Il Consigliere Metropolitano Alessandro Priori fa il punto sulla Città metropolitana di Roma

Finita la prima fase di lavori della Città Metropolitana di Roma, volta all’approvazione dello Statuto, avvenuto lo scorso dicembre, è opportuno che alla stessa venga dato un maggiore impulso, anche al fine di dare indirizzi programmatici per il funzionamento del nuovo Ente.

Il Consigliere Metropolitano di Roma, Avv. Alessandro Priori (Capogruppo NCD), chiede un cambio di marcia, necessario anche per la tutela dei lavorati stessi, che da mesi attendono risposte concrete sul criterio che si intende adottare per l’individuazione dell’ormai famoso 30% degli esuberi. Esuberi che a nostro giudizio non hanno ragione di esistere se, realmente, si iniziasse a lavorare sulle funzioni attribuite e quelle ancora da definire.

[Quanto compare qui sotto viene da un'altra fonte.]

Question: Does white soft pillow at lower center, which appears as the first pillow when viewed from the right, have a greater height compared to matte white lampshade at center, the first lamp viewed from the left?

La la Città metropolitana di Roma ha raccolto dal 1° Gennaio 2015 l’eredità delle competenze e dei servizi della ex Provincia di Roma, quindi abbiamo l’obbligo, di dare continuità alla gestione di tutti i servizi sinora garantiti solo dal personale ex Provincia di Roma che, con grande spirito di responsabilità e con le esigue risorse economiche ormai rimaste, li garantiscono.

Le Città Metropolitane di Milano e Torino, solo per citare alcuni esempi, sono già a pieno regime, in quest’ultima, ad esempio, è già stato nominato dal novembre scorso il Vice Sindaco, approvato Statuto, Regolamento e costituite le commissioni per il funzionamento del nuovo Ente (Commissione per la definizione della piattaforma per il negoziato con la Regione Piemonte sulle funzioni e competenze della Città metropolitana – Commissione per perimetrazione delle aree omogenee ai fini della rappresentanza del territorio).

Riteniamo indispensabile la nomina del Vice Sindaco, al fine di poter dare maggiore incisività alle linee politiche ed agli obiettivi programmatici da realizzare, è altresì importante che, tale nomina, oltre che tempestiva, ricada su un rappresentante della Provincia di Roma, anche al fine di garantire una rappresentatività a tutti i 121 Comuni che la compongono.

L’NCD in Consiglio si batterà sia per vedere riconosciuti i diritti dei 2780 (circa) dipendenti ancora in attesa di capire le loro funzioni e il loro futuro economico- lavorativo, sia per una migliore definizione dell’organizzazione dell’Ente.